In August 2020, the National Police Agency designated three drug investigation teams of local police agencies to specialize in investigating the dark web. As of October, it has been expanded to six local police agencies. The National Intelligence Service has also been running a response team dedicated to the dark web since last year to monitor the dark web and prepare for domestic and foreign hacking threats.

On Oct. 14, the Supreme Prosecutors’ Office announced that it would establish a special investigation team for drug-related crimes at four district prosecutors’ offices to investigate online drug dealing through the dark web.

Lately, the dark web never fails to appear before investigative and intelligence agencies. The web is used for the various crimes of drug dealing, distribution of sexual exploitation materials of children, and hacking because anonymity is guaranteed and IP addresses are hard to trace.

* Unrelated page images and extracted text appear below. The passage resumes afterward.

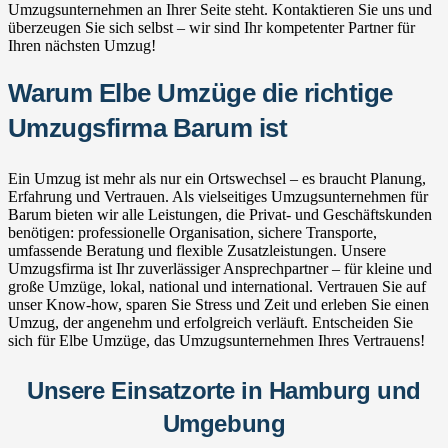
Umzugsunternehmen an Ihrer Seite steht. Kontaktieren Sie uns und
überzeugen Sie sich selbst – wir sind Ihr kompetenter Partner für
Ihren nächsten Umzug!
Warum Elbe Umzüge die richtige
Umzugsfirma Barum ist
Ein Umzug ist mehr als nur ein Ortswechsel – es braucht Planung,
Erfahrung und Vertrauen. Als vielseitiges Umzugsunternehmen für
Barum bieten wir alle Leistungen, die Privat- und Geschäftskunden
benötigen: professionelle Organisation, sichere Transporte,
umfassende Beratung und flexible Zusatzleistungen. Unsere
Umzugsfirma ist Ihr zuverlässiger Ansprechpartner – für kleine und
große Umzüge, lokal, national und international. Vertrauen Sie auf
unser Know-how, sparen Sie Stress und Zeit und erleben Sie einen
Umzug, der angenehm und erfolgreich verläuft. Entscheiden Sie
sich für Elbe Umzüge, das Umzugsunternehmen Ihres Vertrauens!
Unsere Einsatzorte in Hamburg und
Umgebung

The dark web has become widely used ever since an anonymous browser called Tor, or The Onion Router, was launched. As suggested by its name, the dark web address accessed through the Tor browser has the “.onion” form. As the access path goes through six encryption processes, Tor resembles the multiple layers of an onion.

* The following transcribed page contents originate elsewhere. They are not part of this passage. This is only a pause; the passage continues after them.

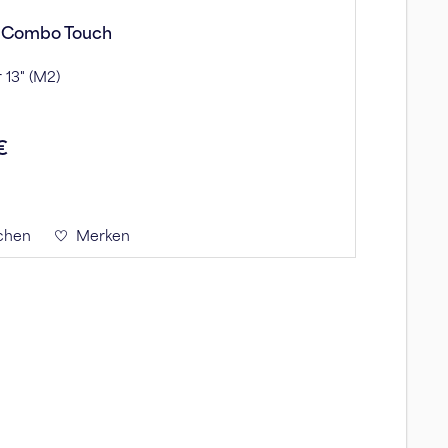
h Combo Touch
r 13" (M2)
€
chen
Merken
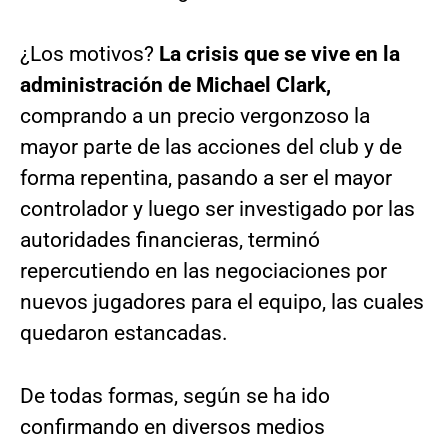
¿Los motivos?
La crisis que se vive en la
administración de Michael Clark,
comprando a un precio vergonzoso la
mayor parte de las acciones del club y de
forma repentina, pasando a ser el mayor
controlador y luego ser investigado por las
autoridades financieras, terminó
repercutiendo en las negociaciones por
nuevos jugadores para el equipo, las cuales
quedaron estancadas.
De todas formas, según se ha ido
confirmando en diversos medios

Surprisingly, the technology behind Tor was developed by the U.S. government in the mid-1990s, as an anonymous network was needed to protect online communication between the military and government agencies. But if there was any trace of Tor being used in general sites, it could expose the identity of the U.S. government agencies that accessed it. Therefore, Tor was distributed to the public.

Illegal activities on the dark web emerged as a problem in 2013 when “Silk Road” — a famous dark web black market in the United States — was shut down. Another feature of the black market was that it allowed transactions only in Bitcoin instead of U.S. dollars. A combination of an anonymous browser and encrypted virtual assets led to the creation of a new type of crime.

The dark web does not fully guarantee anonymity, as an administrator can make a mistake. Son Jung-woo, 26, opened Welcome to Video, the world’s largest child sexual exploitation material site. Before the U.S. Department of Justice indicted Son for nine counts of charges, including the production, advertisement and distribution of child pornography, in October 2019, he had already been caught by the Korean police in May 2018. A source in the investigation team at the time said, “A thief has to be lucky all the time, but the police need to be lucky just once.” I hope our law enforcement agencies prove their confidence with outcomes.